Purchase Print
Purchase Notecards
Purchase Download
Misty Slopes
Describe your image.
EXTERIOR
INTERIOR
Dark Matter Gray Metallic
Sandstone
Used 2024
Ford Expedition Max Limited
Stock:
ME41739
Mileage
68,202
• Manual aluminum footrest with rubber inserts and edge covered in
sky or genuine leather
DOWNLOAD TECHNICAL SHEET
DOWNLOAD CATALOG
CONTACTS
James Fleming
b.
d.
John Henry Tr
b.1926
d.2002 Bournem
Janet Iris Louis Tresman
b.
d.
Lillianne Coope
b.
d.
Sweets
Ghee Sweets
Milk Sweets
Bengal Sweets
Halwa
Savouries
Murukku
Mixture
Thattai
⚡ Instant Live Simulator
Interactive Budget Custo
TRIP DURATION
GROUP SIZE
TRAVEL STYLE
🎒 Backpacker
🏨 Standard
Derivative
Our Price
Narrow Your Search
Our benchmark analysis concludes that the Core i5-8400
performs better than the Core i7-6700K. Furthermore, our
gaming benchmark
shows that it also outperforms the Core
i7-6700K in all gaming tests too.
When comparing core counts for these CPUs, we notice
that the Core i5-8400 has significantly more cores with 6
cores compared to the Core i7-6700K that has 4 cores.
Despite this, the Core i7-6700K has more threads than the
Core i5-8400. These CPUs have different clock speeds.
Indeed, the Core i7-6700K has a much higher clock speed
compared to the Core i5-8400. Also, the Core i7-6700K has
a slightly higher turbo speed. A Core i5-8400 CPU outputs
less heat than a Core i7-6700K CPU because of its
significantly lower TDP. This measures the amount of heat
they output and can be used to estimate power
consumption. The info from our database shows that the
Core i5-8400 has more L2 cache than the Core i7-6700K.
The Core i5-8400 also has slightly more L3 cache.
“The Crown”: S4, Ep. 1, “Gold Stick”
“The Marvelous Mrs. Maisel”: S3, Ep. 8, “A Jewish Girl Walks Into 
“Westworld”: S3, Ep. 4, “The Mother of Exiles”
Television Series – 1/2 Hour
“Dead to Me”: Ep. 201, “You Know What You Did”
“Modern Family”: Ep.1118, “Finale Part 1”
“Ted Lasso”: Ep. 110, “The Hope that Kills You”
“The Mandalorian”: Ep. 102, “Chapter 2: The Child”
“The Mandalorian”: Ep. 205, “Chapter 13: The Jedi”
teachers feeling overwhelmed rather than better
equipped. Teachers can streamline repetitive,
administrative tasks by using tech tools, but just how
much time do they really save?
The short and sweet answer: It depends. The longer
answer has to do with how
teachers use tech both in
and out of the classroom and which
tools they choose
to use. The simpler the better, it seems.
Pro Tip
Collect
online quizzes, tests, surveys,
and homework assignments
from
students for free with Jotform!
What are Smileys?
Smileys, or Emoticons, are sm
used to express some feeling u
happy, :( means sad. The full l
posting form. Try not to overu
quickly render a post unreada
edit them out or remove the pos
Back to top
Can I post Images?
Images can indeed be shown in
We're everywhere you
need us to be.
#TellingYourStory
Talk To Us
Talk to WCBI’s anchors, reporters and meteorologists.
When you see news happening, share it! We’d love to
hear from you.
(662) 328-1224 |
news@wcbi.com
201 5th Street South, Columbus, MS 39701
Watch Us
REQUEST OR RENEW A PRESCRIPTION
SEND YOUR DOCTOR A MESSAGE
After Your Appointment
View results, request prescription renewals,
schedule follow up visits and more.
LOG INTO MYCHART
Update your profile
===
Gather up, from the records above, each line where the word "When" appears.

When comparing core counts for these CPUs, we notice
When you see news happening, share it! We’d love to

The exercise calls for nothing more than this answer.